The religious community, and many politicians, were so upset by that ruling that they persuaded Congress to vote, by overwhelming margins, to pass the Religious Freedom Restoration Act to curb the power of government to impose significant burdens on religious practices. That Act, of course, could not overrule outright the Smith precedent because that decision was based on the Constitution, but it was Congress’s way of trying to narrow the impact of the precedent.
When the Court voted to hear a plea to act directly to scuttle the Smith decision, it signaled that the idea would get serious consideration. In the end, the controlling opinion written by Chief Justice Roberts said that the Court did not need to answer that question, since it applied customary Free Exercise principles in find that the city of Philadelphia policy was not a law that was generally enforced; city officials had considerable discretion to grant exemptions to others, but withheld such a release for
Catholic Social Services based on its religious beliefs.

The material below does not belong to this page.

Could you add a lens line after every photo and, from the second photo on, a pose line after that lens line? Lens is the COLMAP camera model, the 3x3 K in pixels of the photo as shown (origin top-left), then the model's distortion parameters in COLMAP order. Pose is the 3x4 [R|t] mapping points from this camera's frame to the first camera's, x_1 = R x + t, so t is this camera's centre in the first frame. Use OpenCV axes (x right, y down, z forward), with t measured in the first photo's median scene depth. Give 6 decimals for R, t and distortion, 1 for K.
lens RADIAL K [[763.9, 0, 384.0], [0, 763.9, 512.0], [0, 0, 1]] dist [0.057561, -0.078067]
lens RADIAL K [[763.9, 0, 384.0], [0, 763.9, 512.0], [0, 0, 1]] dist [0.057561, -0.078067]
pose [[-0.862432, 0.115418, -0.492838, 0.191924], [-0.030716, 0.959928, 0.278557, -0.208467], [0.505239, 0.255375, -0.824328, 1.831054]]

If a reader of Supreme Court opinions stopped with what Roberts had written, the decision in Fulton v. City of Philadelphia would not have seemed of great moment. It was another illustration that the current Court is increasingly sympathetic to “free exercise” claims of religious groups, as it showed, for example, in a series of recent rulings giving churches, synagogues and mosques exemption from strict state controls on gatherings during the coronavirus pandemic crisis.

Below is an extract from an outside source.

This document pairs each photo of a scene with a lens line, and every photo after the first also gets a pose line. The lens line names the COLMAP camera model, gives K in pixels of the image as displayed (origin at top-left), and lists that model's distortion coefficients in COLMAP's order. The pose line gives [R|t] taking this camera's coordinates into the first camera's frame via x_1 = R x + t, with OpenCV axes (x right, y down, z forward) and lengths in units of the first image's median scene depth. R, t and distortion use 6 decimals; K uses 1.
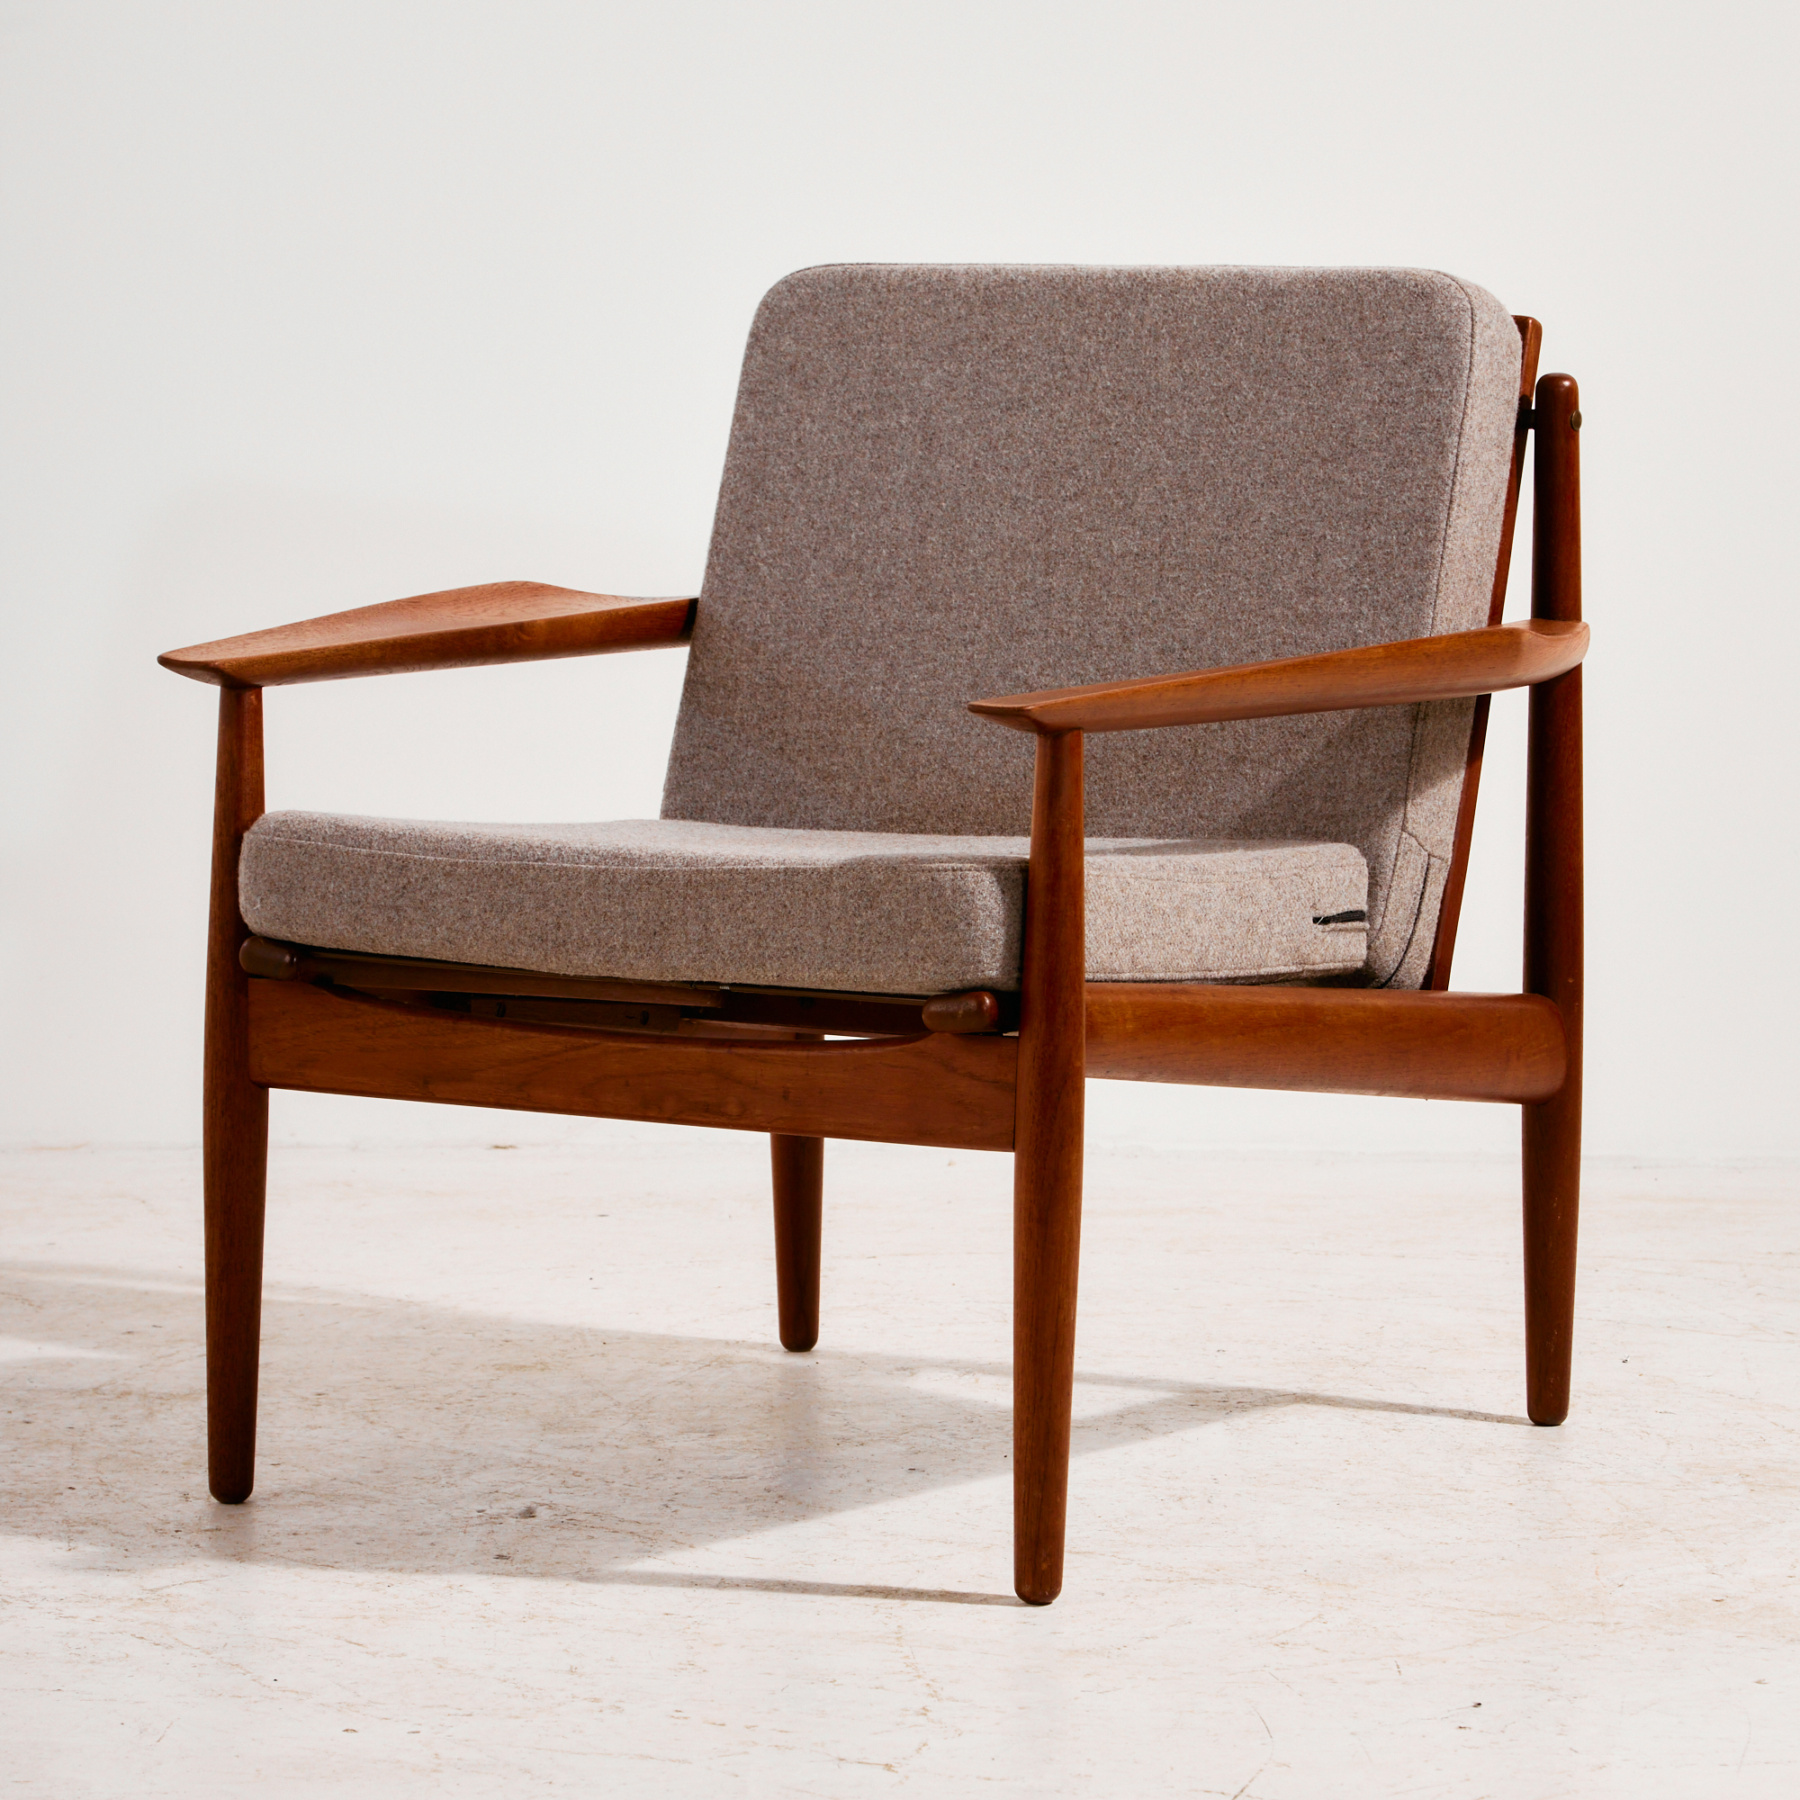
lens RADIAL K [[6415.5, 0, 899.3], [0, 6415.5, 899.8], [0, 0, 1]] dist [0.043678, 0.000000]
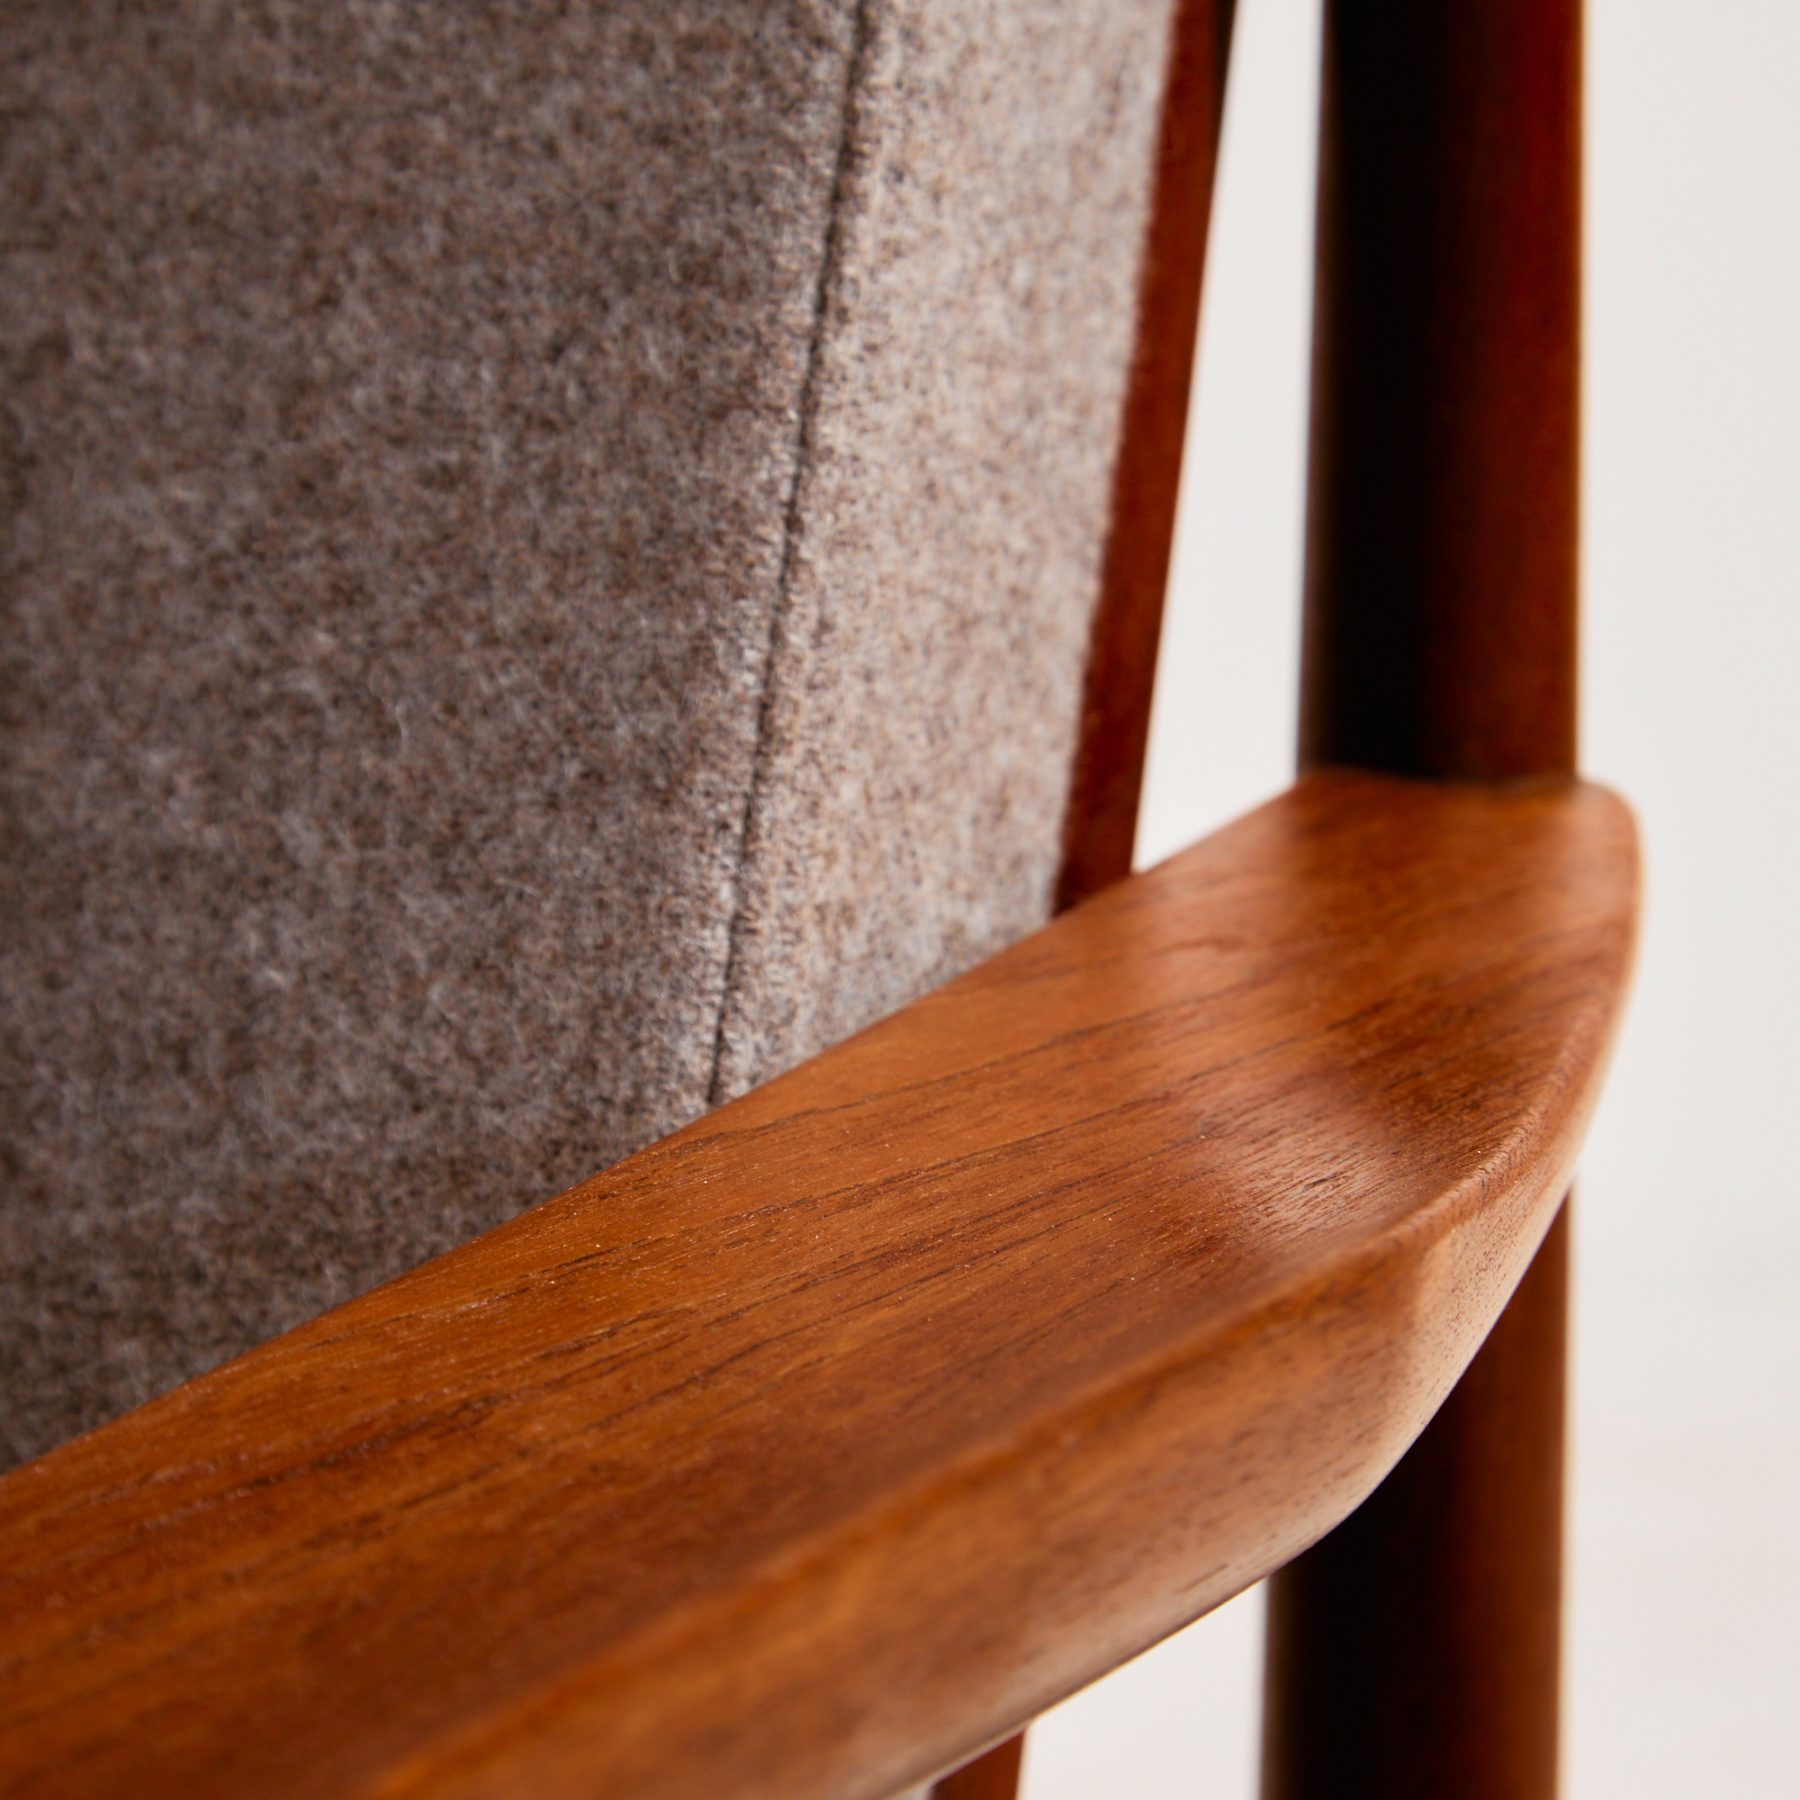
lens RADIAL K [[6415.5, 0, 899.9], [0, 6415.5, 900.2], [0, 0, 1]] dist [0.043678, 0.000000]
pose [[0.994065, -0.014591, 0.107807, 0.070000], [0.001112, 0.992276, 0.124041, -0.063070], [-0.108784, -0.123185, 0.986403, 0.841794]]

But reading beyond the Chief Justice, there were 91 pages in the remainder of the opinions issued in the case. Justice Barrett, the Court’s newest members, wrote three pages saying that Smith probably was due for reconsideration, but just not in this case, and she was joined in full by Justice Kavanaugh and in part by Justice Breyer. Breyer’s partial support was a surprise, but it probably represented a gesture by one of the Court’s most senior members to give some comfort and potentially some restraining guidance to a rookie Justice. Her opinion put at least two votes in play for reopening the 1990 ruling.
Three of the Court’s most conservative Justices – Samuel A. Alito, Jr., Neil M. Gorsuch and Clarence Thomas – jointly embraced a 77-page opinion written by Alito and a 11-page opinion by Gorsuch. The Alito opinion broadly canvassed religious history going back before the Constitution and it was a scathing challenge to the Smith ruling, and the Gorsuch opinion used heavy sarcasm in doing the same.
The Alito opinion would seem likely to be a starting point if the Court does again agree to decide whether to continue to follow the Smith case. In page and page, that opinion hints strongly at sweeping constitutional protection for religious practices, freeing such action of whatever type unless it explicitly is a threat to “the public peace” or to “safety.” It is not easy to imagine what kinds of laws government could pass that impacted religion that would be able to satisfy the Alito standard.
In short, the Free Exercise Clause might then be understood as an especially favored place under the Constitution, perhaps a significant breach in Jefferson’s “wall of separation.”